Walpurgisnacht: A History Of The Night Of Witches
Deep in the forests of northern Germany lays the highest peak of the Harz Mountains, Brocken. It is here that in pre-Christian times the locals would eat magic mushrooms, give sacrifices, and dance around bonfires on the eve of May, all for the purpose of bringing in a fertile spring. This is the image of Walpurgisnacht, or Hexennacht (Witches Night). Popularized later by Goethe’s play Faust, this became a popular image to conjure when fictionalizing witches and their antics, although the holiday is little known to those outside Europe or to non-pagans – but Walpurgisnacht and the time of year in which it’s celebrated have an interesting history worth exploring.
The image I gave you of witches on top of the mountaintop, while stereotypical, began in ancient Germanic tradition of pagan rites of spring and fertility celebration. They made sacrifices to their gods for the sake of their crops, and they had orgies as a celebration of the coming warmth. Time passed, the area and its people became Christianized, which lead to the idea that on April 30th, witches gathered to cause general mischief and evil, and so traditions formed out of driving away said evil. Peasants partook in noisemaking, and towns would build large bonfires to keep witches out of the sky. They would burn straw men in the fires and old belongings for good luck. The Christians who had overtaken this area had also forbade anything remotely witchy, such as fortune telling, spell casting, and even proclaimed belief in things such as fae creatures and other old folklore.
It was around this time that Walpurgisnacht got its name from the Christian Saint Walburga in an attempt to Christianize the day. Walburga was an English nun who came to Germany with the task of Christianizing the Saxons, and she became an abbess at the Heidenheim monastery. She became associated with the May eve holiday likely because of ease – she was believed to have been canonized on May 1st. This, combined with the church’s desire to oust the pagans as much as possible, leads to a strange marriage that has somehow lasted the years.
You may have noticed that Walpurgisnacht falls exactly half a year apart from Halloween – this is not a coincidence. Halloween happens on the same date as the Gaelic celebration of Samhain, and beginning at midnight on May 1st is Beltane; these festivals marked both the changes of seasons as well as the dates where the veil between our world and the world of spirits is thinnest. You could consider all of these holidays to be related; in their recognized dates, themes, and celebrations. Beltane, like Walpurgisnacht, involved dancing around large bonfires and bringing in the spring; though Beltane did not have problems in becoming a forced Christianized holiday like Walpurgisnacht did. The Romans also had a very similar holiday, Floralia, celebrating their goddess Flora – they would drink and dance all throughout late April to early May. It was considered a plebian holiday, and they would play many festival games during its celebration.

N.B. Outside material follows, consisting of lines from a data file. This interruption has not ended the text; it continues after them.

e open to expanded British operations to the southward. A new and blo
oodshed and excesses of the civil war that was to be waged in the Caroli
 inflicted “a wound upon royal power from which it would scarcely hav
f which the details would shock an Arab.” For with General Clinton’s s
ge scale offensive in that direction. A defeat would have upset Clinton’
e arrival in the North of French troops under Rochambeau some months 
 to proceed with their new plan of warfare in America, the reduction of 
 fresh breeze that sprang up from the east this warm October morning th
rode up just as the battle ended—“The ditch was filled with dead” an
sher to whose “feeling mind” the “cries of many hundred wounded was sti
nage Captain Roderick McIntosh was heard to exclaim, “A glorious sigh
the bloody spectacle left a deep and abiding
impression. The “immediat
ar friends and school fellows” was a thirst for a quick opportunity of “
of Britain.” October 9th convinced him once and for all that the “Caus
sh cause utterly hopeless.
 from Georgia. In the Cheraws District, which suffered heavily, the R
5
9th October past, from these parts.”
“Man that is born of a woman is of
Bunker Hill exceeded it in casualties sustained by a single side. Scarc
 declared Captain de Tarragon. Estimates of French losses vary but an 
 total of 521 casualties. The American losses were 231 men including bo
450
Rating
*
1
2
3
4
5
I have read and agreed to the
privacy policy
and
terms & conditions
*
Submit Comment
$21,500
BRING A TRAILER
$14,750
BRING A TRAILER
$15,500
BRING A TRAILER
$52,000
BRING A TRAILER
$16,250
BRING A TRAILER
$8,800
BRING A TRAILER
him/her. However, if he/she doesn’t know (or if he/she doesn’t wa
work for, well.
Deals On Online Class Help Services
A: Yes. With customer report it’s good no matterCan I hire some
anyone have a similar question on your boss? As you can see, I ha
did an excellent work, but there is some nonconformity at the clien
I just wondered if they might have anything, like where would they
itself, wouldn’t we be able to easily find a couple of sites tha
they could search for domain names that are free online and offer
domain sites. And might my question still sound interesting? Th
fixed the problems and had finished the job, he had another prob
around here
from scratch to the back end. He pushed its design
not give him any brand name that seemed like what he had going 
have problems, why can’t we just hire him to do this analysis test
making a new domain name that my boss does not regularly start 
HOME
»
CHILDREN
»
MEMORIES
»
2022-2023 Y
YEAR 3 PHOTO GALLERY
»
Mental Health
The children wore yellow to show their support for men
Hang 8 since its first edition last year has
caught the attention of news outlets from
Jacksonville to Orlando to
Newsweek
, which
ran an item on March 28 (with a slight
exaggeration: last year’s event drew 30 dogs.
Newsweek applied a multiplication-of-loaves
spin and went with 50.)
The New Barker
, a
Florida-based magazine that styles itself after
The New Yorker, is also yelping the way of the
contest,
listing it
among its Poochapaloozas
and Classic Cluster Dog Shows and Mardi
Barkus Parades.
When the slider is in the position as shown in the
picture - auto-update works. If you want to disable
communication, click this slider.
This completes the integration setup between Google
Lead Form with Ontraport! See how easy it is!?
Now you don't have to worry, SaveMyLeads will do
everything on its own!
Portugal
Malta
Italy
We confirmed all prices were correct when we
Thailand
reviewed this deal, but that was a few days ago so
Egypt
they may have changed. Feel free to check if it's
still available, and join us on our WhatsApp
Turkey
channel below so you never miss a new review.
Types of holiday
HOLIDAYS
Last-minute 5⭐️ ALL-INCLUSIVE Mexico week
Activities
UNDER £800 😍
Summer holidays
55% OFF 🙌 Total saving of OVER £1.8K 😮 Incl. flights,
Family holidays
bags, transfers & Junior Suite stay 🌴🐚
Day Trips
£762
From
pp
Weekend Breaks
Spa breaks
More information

In the early 1900’s, after the holiday came back into the knowledge of the general populace mostly due to it appearing in a scene in Goethe’s Faust, a revivalist movement tried to bring the holiday back with new celebrations like fireworks and singing folk songs. This has continued to shift into modern Walpurgisnacht, which is still celebrated in a few Germanic countries as kind of “the other Halloween.” In Germany, they like to dress in costumes – such as a witch – and play pranks on one another. In Sweden, the ever present bonfires are lit and folk songs are sung. In Finland, the night is combined with May Day and is one of their most important holidays, which involves – what else – drinking. Then, of course, there are the modern day pagans around the world who celebrate in their own way, Witches Night.